▶ **Задание A**: Оформите нумерованным списком строки записей, начиная со строки с «### Cađidas» и заканчивая строкой с «We reduced constraints» включительно. Пустые строки в список не включайте.
▶ **Задание B**: Подхватите текст о Марине и её собеседниках и продолжите его после последнего предложения.

▶ **Текст для чтения**:
───

Собеседников же творческого склада зачастую раздражала или отпугивала настойчивость, с которой Марина, внедряясь в их собственный строй, перестраивала и перекраивала их на свой особый, сильный и несвойственный им лад, при помощи своего особого, сильного и несвойственного им языка, таланта, характера, самой сути своей.

Новые отношения с новыми людьми у Марины начинались зачастую с того, что, заметив (а не то и вообразив) искорку возможной общности, она начинала раздувать её с такой ураганной силой, что искорке этой случалось угаснуть не разгоревшись, или, в лучшем случае, тайно тлеть десятилетиями, чтобы лишь впоследствии затеплиться робкой заупокойной свечкой.

Разумеется, Марина была способна и на «просто отношения» — приятельские, добрососедские, иногда даже нейтральные - и искру возможной (а по тем, эмигрантским, временам и обстоятельствам, пожалуй, и невозможной) общности искала и пыталась найти далеко не в первом встречном.

Однако современное ей несоответствие отзыва — зову, отклика — оклику, уподоблявшее её музыканту, играющему (за редчайшим исключением) для глухих, или тугоухих, или инакомыслящих, заставлявшее её писать «для себя» или обращаться к ещё не родившемуся собеседнику, мучило её и подвигало на постоянные поиски души живой и родственной ей.

───

▶ **Извлечённый материал**:
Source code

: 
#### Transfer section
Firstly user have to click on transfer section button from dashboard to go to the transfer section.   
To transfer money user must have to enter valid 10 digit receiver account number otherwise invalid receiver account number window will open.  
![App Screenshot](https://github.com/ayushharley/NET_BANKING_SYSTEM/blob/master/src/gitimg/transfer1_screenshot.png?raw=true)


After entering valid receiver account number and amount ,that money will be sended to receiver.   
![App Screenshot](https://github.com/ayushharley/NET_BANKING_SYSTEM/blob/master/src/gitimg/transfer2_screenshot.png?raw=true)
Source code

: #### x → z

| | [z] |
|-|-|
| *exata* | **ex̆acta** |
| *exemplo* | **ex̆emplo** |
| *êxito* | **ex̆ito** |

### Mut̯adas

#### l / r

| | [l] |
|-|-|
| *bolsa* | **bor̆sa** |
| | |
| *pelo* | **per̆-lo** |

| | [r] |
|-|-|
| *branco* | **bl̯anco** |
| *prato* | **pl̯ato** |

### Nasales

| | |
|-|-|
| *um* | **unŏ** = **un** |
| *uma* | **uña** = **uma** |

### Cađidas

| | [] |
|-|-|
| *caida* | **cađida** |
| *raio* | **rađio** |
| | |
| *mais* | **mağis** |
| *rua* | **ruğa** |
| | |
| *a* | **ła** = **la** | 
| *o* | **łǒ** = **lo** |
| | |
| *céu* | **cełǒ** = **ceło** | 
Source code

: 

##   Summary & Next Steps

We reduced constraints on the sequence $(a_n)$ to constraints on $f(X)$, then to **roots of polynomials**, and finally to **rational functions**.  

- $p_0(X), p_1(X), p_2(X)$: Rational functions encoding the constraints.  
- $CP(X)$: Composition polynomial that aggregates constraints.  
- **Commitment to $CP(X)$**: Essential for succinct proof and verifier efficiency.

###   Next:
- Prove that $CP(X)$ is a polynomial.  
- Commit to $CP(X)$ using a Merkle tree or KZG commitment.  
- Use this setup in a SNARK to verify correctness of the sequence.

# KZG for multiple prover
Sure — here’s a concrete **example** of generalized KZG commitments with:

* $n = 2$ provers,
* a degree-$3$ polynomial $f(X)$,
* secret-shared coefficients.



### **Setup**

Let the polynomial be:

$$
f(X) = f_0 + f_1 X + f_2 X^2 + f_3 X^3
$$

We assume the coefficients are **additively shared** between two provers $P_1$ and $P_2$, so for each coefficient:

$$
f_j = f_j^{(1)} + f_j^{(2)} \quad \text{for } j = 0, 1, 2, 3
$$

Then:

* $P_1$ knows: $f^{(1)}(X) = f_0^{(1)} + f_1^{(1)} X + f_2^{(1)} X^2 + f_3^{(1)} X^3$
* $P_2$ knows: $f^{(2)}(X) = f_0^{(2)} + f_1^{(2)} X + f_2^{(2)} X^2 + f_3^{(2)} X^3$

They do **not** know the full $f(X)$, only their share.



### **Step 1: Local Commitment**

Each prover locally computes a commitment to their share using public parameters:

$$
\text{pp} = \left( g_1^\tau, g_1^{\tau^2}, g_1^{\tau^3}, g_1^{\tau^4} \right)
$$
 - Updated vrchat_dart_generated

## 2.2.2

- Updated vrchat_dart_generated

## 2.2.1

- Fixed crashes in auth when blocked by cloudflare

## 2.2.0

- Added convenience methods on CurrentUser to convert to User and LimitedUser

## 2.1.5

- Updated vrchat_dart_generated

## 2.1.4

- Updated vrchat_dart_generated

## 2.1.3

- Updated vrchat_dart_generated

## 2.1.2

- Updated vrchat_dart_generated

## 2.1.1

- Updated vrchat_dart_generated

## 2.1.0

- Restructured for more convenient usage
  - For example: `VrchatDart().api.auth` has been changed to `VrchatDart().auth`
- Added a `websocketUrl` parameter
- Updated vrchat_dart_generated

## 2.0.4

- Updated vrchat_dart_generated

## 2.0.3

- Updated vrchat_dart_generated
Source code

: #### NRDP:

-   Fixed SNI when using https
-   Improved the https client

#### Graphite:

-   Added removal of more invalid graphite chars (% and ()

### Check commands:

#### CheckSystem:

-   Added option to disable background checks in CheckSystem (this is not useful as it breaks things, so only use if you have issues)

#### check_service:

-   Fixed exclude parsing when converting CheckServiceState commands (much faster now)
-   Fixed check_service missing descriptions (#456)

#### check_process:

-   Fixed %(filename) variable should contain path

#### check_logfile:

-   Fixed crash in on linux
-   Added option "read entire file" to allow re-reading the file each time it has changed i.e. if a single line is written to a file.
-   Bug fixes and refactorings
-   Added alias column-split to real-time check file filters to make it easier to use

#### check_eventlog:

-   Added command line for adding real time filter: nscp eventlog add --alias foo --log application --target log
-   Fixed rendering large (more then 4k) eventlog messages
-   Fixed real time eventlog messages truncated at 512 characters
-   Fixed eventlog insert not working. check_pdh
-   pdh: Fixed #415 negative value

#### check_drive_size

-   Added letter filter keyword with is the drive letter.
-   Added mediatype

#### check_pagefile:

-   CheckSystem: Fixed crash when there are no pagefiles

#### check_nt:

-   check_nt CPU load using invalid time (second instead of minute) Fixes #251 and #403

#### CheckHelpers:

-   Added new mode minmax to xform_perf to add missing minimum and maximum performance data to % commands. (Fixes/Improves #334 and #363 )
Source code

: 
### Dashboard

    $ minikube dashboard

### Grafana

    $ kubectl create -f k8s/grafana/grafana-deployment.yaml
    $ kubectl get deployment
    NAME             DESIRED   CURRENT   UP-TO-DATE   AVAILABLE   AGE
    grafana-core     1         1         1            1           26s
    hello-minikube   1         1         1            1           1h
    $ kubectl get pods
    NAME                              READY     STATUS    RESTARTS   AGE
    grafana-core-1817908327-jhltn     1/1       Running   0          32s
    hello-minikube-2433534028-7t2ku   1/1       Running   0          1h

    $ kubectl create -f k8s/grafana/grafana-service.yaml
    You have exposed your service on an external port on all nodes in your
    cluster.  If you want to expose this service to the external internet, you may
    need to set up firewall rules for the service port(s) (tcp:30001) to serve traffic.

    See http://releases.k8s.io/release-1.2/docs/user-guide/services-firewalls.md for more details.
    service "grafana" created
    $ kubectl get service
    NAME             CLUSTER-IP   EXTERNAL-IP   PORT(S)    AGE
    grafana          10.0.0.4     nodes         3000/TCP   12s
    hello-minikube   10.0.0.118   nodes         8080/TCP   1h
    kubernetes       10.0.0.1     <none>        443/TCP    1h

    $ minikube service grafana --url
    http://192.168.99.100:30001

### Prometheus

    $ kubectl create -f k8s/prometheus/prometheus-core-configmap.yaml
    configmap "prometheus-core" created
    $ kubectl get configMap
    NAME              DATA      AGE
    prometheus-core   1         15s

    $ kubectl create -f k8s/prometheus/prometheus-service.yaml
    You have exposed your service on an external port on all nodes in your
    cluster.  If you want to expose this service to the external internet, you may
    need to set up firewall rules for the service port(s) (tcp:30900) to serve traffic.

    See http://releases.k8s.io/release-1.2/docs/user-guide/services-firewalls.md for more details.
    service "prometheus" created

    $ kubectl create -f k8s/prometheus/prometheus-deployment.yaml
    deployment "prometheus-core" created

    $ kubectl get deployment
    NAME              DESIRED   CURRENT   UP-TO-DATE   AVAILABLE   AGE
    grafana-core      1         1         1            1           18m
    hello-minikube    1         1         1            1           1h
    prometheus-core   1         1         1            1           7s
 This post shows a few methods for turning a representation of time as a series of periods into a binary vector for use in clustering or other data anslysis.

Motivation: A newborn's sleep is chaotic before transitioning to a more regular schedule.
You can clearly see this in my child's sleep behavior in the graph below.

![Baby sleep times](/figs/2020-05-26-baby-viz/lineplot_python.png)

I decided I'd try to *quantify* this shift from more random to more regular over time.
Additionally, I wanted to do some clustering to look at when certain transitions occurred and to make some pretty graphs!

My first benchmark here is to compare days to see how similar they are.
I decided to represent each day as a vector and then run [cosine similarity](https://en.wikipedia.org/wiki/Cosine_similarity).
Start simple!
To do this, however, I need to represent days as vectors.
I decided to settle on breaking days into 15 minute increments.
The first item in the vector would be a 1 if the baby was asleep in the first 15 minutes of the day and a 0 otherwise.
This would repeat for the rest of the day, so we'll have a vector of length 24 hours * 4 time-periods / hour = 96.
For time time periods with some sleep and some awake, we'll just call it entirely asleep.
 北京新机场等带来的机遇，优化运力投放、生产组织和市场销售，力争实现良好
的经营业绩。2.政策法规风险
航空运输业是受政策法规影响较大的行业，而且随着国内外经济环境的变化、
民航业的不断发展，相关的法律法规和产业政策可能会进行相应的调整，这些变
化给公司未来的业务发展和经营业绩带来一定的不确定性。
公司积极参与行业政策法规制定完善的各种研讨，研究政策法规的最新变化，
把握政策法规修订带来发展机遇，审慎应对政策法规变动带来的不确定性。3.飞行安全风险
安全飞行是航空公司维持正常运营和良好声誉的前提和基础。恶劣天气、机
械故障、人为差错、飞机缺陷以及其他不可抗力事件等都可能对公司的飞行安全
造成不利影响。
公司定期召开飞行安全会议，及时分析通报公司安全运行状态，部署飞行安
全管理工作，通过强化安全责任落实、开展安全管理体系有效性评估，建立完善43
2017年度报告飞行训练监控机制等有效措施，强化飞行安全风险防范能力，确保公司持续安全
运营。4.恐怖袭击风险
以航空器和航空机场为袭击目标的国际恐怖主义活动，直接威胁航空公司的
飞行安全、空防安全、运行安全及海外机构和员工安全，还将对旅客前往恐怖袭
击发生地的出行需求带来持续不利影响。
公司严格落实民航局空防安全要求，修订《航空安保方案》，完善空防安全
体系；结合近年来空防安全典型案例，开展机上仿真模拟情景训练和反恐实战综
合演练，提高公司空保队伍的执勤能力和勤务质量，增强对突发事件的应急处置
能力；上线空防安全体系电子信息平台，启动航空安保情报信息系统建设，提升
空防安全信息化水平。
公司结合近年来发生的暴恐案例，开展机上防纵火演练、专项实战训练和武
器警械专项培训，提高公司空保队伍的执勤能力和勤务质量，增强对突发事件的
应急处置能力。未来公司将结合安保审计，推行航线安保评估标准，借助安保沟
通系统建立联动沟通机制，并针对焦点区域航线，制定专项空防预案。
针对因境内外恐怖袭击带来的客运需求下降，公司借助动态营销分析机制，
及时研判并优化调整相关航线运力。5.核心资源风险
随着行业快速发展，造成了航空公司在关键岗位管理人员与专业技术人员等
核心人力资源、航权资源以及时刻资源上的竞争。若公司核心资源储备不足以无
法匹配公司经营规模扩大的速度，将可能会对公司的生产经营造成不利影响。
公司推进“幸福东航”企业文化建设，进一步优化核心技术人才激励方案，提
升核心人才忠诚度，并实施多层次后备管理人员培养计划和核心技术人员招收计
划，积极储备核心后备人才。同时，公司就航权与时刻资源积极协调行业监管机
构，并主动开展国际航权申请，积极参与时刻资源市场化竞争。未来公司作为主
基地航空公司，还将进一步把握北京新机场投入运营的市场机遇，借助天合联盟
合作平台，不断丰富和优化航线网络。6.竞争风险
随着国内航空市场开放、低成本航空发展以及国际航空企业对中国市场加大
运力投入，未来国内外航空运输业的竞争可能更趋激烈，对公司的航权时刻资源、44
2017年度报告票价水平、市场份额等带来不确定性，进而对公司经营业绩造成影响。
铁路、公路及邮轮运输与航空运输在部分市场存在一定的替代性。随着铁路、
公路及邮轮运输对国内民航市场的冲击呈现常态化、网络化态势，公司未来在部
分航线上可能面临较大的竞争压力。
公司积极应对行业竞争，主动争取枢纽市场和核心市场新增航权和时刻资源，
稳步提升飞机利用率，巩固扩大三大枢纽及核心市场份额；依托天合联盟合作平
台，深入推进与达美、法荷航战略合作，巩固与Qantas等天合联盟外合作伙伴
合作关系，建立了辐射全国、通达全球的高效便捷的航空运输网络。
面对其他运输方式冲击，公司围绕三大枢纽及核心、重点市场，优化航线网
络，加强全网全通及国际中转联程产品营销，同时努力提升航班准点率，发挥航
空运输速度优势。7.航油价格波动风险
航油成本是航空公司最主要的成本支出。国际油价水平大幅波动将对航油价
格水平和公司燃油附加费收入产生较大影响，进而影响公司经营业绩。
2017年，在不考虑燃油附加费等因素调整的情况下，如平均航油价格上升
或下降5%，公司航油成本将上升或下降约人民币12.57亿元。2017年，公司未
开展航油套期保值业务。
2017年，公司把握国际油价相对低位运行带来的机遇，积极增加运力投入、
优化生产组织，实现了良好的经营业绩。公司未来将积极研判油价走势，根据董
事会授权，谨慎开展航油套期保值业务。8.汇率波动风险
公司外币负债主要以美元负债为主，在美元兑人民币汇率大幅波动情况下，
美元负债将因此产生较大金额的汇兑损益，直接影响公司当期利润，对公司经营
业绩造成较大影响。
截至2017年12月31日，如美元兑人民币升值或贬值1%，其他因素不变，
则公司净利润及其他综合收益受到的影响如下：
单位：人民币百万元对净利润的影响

───

▶ **Ответ A**:
1. ### Cađidas
2. | | [] |
3. |-|-|
4. | *caida* | **cađida** |
5. | *raio* | **rađio** |
6. | | |
7. | *mais* | **mağis** |
8. | *rua* | **ruğa** |
9. | | |
10. | *a* | **ła** = **la** | 
11. | *o* | **łǒ** = **lo** |
12. | | |
13. | *céu* | **cełǒ** = **ceło** | 
14. Source code
15. : 
16. ##   Summary & Next Steps
17. We reduced constraints on the sequence $(a_n)$ to constraints on $f(X)$, then to **roots of polynomials**, and finally to **rational functions**.  

▶ **Ответ B**:
И чудо свершилось: 27 июня 1922 года почтальон принес на Трау-тенауштрассе, 9, ещё одно письмо от Эренбурга — из Бинг-ам-Рюге-на; «ещё одно», потому что Илья Григорьевич и Марина писали друг другу часто, по два-три раза в неделю, он — продолжая и на расстоянии выполнять свои «опекунские обязанности» по отношению к ней, а она — «отчитываясь» в своих делах и замыслах.

На этот раз конверт оказался куда более тяжёлым на вес, чем обычно. Марина, как всегда аккуратно, вскрыла его любимым разрезальным ножом в виде миниатюрной шпаги, в давние годы подаренным Серёжей, достала несколько листков сероватой бумаги, исписанных незнакомым, наклонным, летящим почерком, и Эренбургову сопроводительную записочку:

«Дорогая Марина, шлю Вам письмо от Пастернака. По его просьбе прочел это письмо и радуюсь за него. Радуюсь также и за Вас — Вы ведь знаете, как я воспринимаю Пастернака.

Жду очень Ваших стихов и писем!

Нежно Ваш

Эренбург».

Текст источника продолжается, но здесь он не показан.